I frowned. “I don’t follow.”
“Stuff like that gold statue,” he explained patiently. “And all the other jewels and things that get thrown in the water as offerings to the goddess. You’d think,
wouldn’t you, that some of that would come up when we’re scooping all the muck out of the bottom? Never happens, though.” He sighed regretfully. “A man could live for years
on just one find like that, but I suppose the goddess can’t spare it! All we ever get is the rubbish. She doesn’t seem so interested in the clay bowls and tobacco tubes. Funny, that,
isn’t it?”
Eventually, the priest gabbled his way to the end of the ritual. It concluded with a sacrifice of his own blood, drawn from his earlobe with an obsidian razor and sprinkled on the water’s
surface.
By the time I had returned home, Blue Feather was already there, passing the time of day in Lily’s courtyard and clearly itching to be told exactly what I had seen. He
was all polite attention as I gave my account, but he might as well have been asleep, since he immediately asked me to repeat it.
After he had left Lily and I agreed that we still could not understand what he was about. Still, as Lily pointed out, that was up to him, provided she still got her water.
She was less sanguine the next morning, when she found out that her water-seller had vanished. And naturally it became my job to find him.

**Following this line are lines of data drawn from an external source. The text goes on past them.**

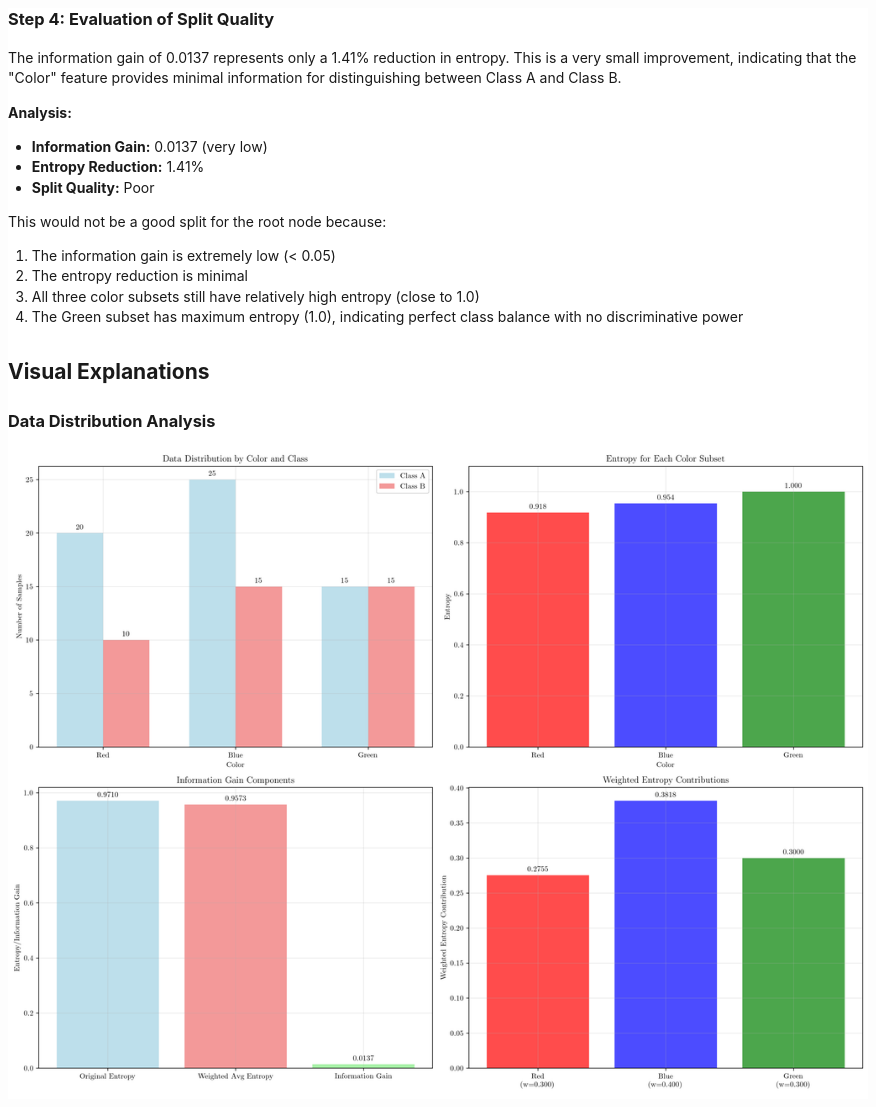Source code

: ### Step 4: Evaluation of Split Quality

The information gain of 0.0137 represents only a 1.41% reduction in entropy. This is a very small improvement, indicating that the "Color" feature provides minimal information for distinguishing between Class A and Class B.

**Analysis:**
- **Information Gain:** 0.0137 (very low)
- **Entropy Reduction:** 1.41%
- **Split Quality:** Poor

This would not be a good split for the root node because:
1. The information gain is extremely low (< 0.05)
2. The entropy reduction is minimal
3. All three color subsets still have relatively high entropy (close to 1.0)
4. The Green subset has maximum entropy (1.0), indicating perfect class balance with no discriminative power

## Visual Explanations

### Data Distribution Analysis
![Information Gain Analysis](../Images/L6_2_Quiz_2/information_gain_analysis.png)
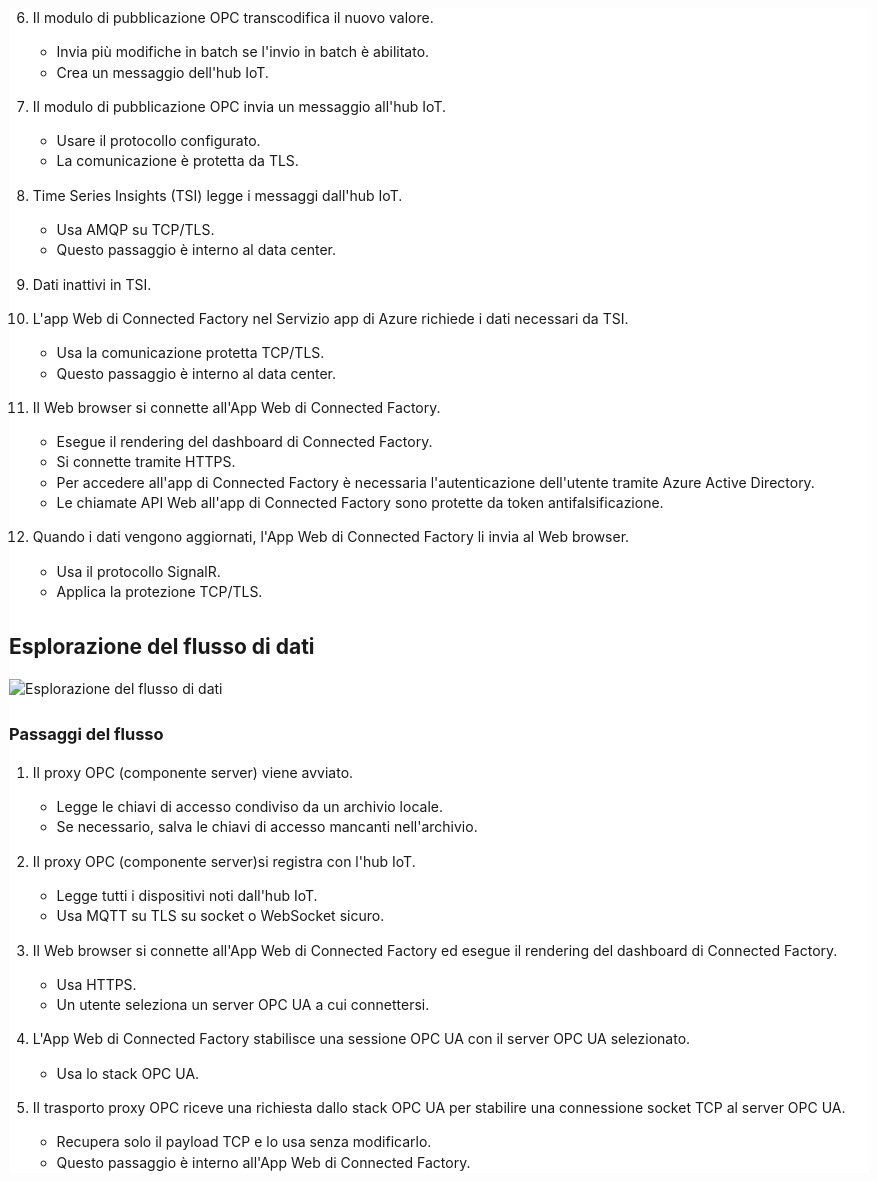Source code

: 6. Il modulo di pubblicazione OPC transcodifica il nuovo valore.
    - Invia più modifiche in batch se l'invio in batch è abilitato.
    - Crea un messaggio dell'hub IoT.

7. Il modulo di pubblicazione OPC invia un messaggio all'hub IoT.
    - Usare il protocollo configurato.
    - La comunicazione è protetta da TLS.

8. Time Series Insights (TSI) legge i messaggi dall'hub IoT.
    - Usa AMQP su TCP/TLS.
    - Questo passaggio è interno al data center.

9. Dati inattivi in TSI.

10. L'app Web di Connected Factory nel Servizio app di Azure richiede i dati necessari da TSI.
    - Usa la comunicazione protetta TCP/TLS.
    - Questo passaggio è interno al data center.

11. Il Web browser si connette all'App Web di Connected Factory.
    - Esegue il rendering del dashboard di Connected Factory.
    - Si connette tramite HTTPS.
    - Per accedere all'app di Connected Factory è necessaria l'autenticazione dell'utente tramite Azure Active Directory.
    - Le chiamate API Web all'app di Connected Factory sono protette da token antifalsificazione.

12. Quando i dati vengono aggiornati, l'App Web di Connected Factory li invia al Web browser.
    - Usa il protocollo SignalR.
    - Applica la protezione TCP/TLS.

## <a name="browsing-data-flow"></a>Esplorazione del flusso di dati

![Esplorazione del flusso di dati](media/iot-suite-connected-factory-walkthrough/browsing_dataflow.png)

### <a name="flow-steps"></a>Passaggi del flusso

1. Il proxy OPC (componente server) viene avviato.
    - Legge le chiavi di accesso condiviso da un archivio locale.
    - Se necessario, salva le chiavi di accesso mancanti nell'archivio.

2. Il proxy OPC (componente server)si registra con l'hub IoT.
    - Legge tutti i dispositivi noti dall'hub IoT.
    - Usa MQTT su TLS su socket o WebSocket sicuro.

3. Il Web browser si connette all'App Web di Connected Factory ed esegue il rendering del dashboard di Connected Factory.
    - Usa HTTPS.
    - Un utente seleziona un server OPC UA a cui connettersi.

4. L'App Web di Connected Factory stabilisce una sessione OPC UA con il server OPC UA selezionato.
    - Usa lo stack OPC UA.

5. Il trasporto proxy OPC riceve una richiesta dallo stack OPC UA per stabilire una connessione socket TCP al server OPC UA.
    - Recupera solo il payload TCP e lo usa senza modificarlo.
    - Questo passaggio è interno all'App Web di Connected Factory.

“I was looking for him in the marketplace,” she explained, “to get our agreement witnessed. But he wasn’t at his usual place, by the canal, and no one could tell me where
he was. Go and see if he’s ill, or something.”
This was the start of a frustrating morning. Lily told me where he lived, and that part was easy enough. It was a typical Aztec house, two rooms opening onto a small square of courtyard,
fronting a canal just broad enough for a two-man canoe.
I had to skirt a small pile of trash piled against one side of the house. It looked like the usual rubbish – ash from the hearth, broken shells of turkey eggs, maize husks, and so on
– and I would normally not have spared it a glance, but I was surprised to see a hollow cane, the sort used as a smoking tube. This puzzled me because tobacco was expensive, imported from the
hot lowlands for priests and lords; I could not understand what it would be doing in a humble water-seller’s house.
The water-seller’s wife was home: a weary-looking woman, fine boned and grey haired, whose patched and frayed blouse and skirt made the idea of her husband taking his ease with a pipe even
more incongruous.
She received me politely, inviting me to squat in her courtyard and offering me food, as good manners required. It was a piece of a slightly stale tortilla which I had no hesitation in
declining.
She had little to tell me. “He went out last night and didn’t come back.”
I waited for her to add something to that, but the silence merely dragged on. Eventually I said: “He didn’t say why?”
“No.”
“Was he in the habit of going out at night?” Few Aztecs were. The night was widely feared: it was ruled by spirits, creatures out of dreams and fateful beasts such as owls and
weasels whose appearance could foretell a man’s death. Only those trained to overcome such things, such as priests and sorcerers, usually went out after dark, unless there were some very good
reason.
“No, he wasn’t. That’s why I’m worried.” The woman did not sound especially worried to me. In fact she was downright curt, considering I was trying to find her
missing husband. It was almost as if she resented my questions.